Estudei por horas alguns tópicos que sempre comento com clientes, como a necessidade de declutter, por exemplo, desfazer de tudo que não tem mais espaço em nossas vidas. Não há outro lugar no mundo no qual eu me sinta mais focada, atenta ou criativa - culpo o amarelo das paredes por isso (ok.. talvez na Locker room eu também me sinta assim). E talvez, seja aqui o lugar no qual eu consiga ter de novo a confiança e os sonhos que tinha quando mais nova. Eu acredito nos poderes dos lugares, das memórias e das sensações.

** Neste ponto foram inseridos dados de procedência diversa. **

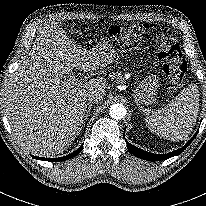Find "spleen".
Returning a JSON list of instances; mask_svg holds the SVG:
<instances>
[{
    "instance_id": "3e777b00",
    "label": "spleen",
    "mask_w": 206,
    "mask_h": 206,
    "mask_svg": "<svg viewBox=\"0 0 206 206\" xmlns=\"http://www.w3.org/2000/svg\"><path fill=\"white\" fill-rule=\"evenodd\" d=\"M199 90L196 84L183 89L170 103L145 118L147 127L156 135L174 141L185 140L196 124Z\"/></svg>"
}]
</instances>
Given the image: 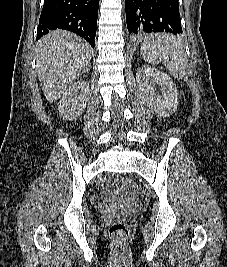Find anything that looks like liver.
<instances>
[{
	"mask_svg": "<svg viewBox=\"0 0 227 267\" xmlns=\"http://www.w3.org/2000/svg\"><path fill=\"white\" fill-rule=\"evenodd\" d=\"M91 52V46L84 39L68 31H51L42 37L36 51V63L47 101H57L88 69Z\"/></svg>",
	"mask_w": 227,
	"mask_h": 267,
	"instance_id": "1",
	"label": "liver"
}]
</instances>
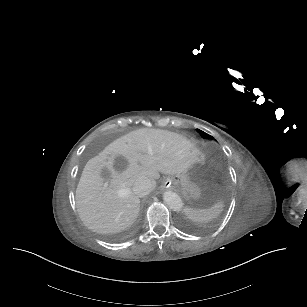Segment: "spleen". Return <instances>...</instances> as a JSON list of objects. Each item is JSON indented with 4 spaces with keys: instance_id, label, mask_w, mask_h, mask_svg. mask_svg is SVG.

Quis escrever este post desta forma pois sei que muitas vezes alguns lugares e suas memórias tem o poder de trazer boas lembranças para nós. E foi muito bom poder sentir de novo alguns sentimentos, relembrar memórias e sentir até cheirinhos já esquecidos (e não ter insônia também, confesso). Estou fazendo meu próprio declutter e muitos me dizem que posso me arrepender de dar todas as Barbies que estão esquecidas no maleiro do armário há 17 anos. Encontro algumas caprichos e me perco lendo as colunas de Antônio Prata. “Estive pensando” muita coisa mudou, e mesmo assim alguns objetos são mantidos com o objetivo de reviver memórias. Os sentidos estão atentos. O blazer de linho que minha avó me deu estava perdido no armário, o café está sendo passando, tem empadão no forno. Peraí, acho que ouvi “Your body is a wonderland” tocando. Poxa, é aquela versão acústica. Preciso ir.
Modelo de cama com cabeceira e pés que fazem uma ligeira curva. Recebem esse nome pela semelhança com um trenó. Foi um modelo de cama considerado imperial e data do século 19.